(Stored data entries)
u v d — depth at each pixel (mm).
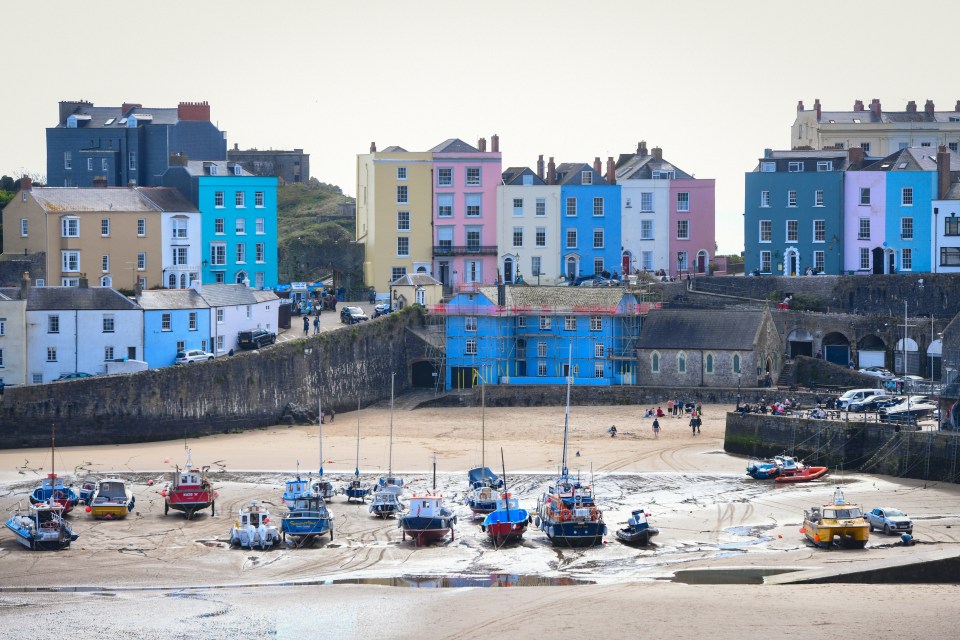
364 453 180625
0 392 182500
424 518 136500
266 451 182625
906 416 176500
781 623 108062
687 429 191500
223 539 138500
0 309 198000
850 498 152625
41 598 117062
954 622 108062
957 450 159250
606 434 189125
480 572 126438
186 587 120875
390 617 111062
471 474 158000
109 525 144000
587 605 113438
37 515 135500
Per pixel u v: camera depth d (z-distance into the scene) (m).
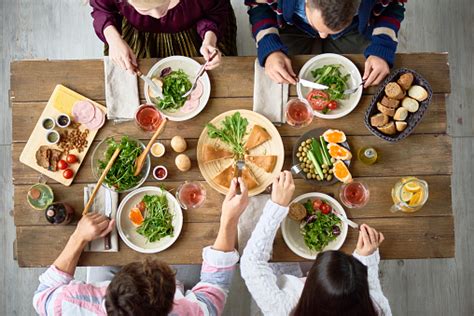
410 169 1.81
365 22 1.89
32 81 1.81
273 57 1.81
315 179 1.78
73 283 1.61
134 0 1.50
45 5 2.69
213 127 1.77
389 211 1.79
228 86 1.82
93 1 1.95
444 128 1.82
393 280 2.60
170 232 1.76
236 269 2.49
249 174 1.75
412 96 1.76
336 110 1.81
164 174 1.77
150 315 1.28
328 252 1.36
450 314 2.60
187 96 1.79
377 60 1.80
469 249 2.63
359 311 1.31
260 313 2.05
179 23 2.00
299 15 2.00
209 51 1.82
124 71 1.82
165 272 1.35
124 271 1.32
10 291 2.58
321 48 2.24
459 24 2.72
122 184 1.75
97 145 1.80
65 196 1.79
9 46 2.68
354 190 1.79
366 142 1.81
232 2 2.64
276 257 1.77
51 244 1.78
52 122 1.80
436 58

Task directions » The records above must be repeated in full and exactly, but without any of the pictures.

Solution for this task »
u v d — depth at each pixel (mm).
364 453 180625
0 392 182500
424 518 136500
266 451 182625
906 416 176500
781 623 108062
687 429 191500
223 539 138500
0 309 198000
850 498 152625
41 598 117062
954 622 108062
957 450 159250
606 434 189125
480 572 126438
186 587 120875
390 617 111062
471 474 158000
109 525 144000
587 605 113438
37 515 135500
Per pixel u v: camera depth d (z-distance into the scene) (m).
410 169 1.81
365 22 1.89
32 81 1.81
273 57 1.81
315 179 1.78
73 283 1.61
134 0 1.50
45 5 2.69
213 127 1.77
389 211 1.79
228 86 1.82
93 1 1.95
444 128 1.82
393 280 2.60
170 232 1.76
236 269 2.49
249 174 1.75
412 96 1.76
336 110 1.81
164 174 1.77
150 315 1.28
328 252 1.36
450 314 2.60
187 96 1.79
377 60 1.80
469 249 2.63
359 311 1.31
260 313 2.05
179 23 2.00
299 15 2.00
209 51 1.82
124 71 1.82
165 272 1.35
124 271 1.32
10 291 2.58
321 48 2.24
459 24 2.72
122 184 1.75
97 145 1.80
65 196 1.79
9 46 2.68
354 190 1.79
366 142 1.81
232 2 2.64
276 257 1.77
51 244 1.78
52 122 1.80
436 58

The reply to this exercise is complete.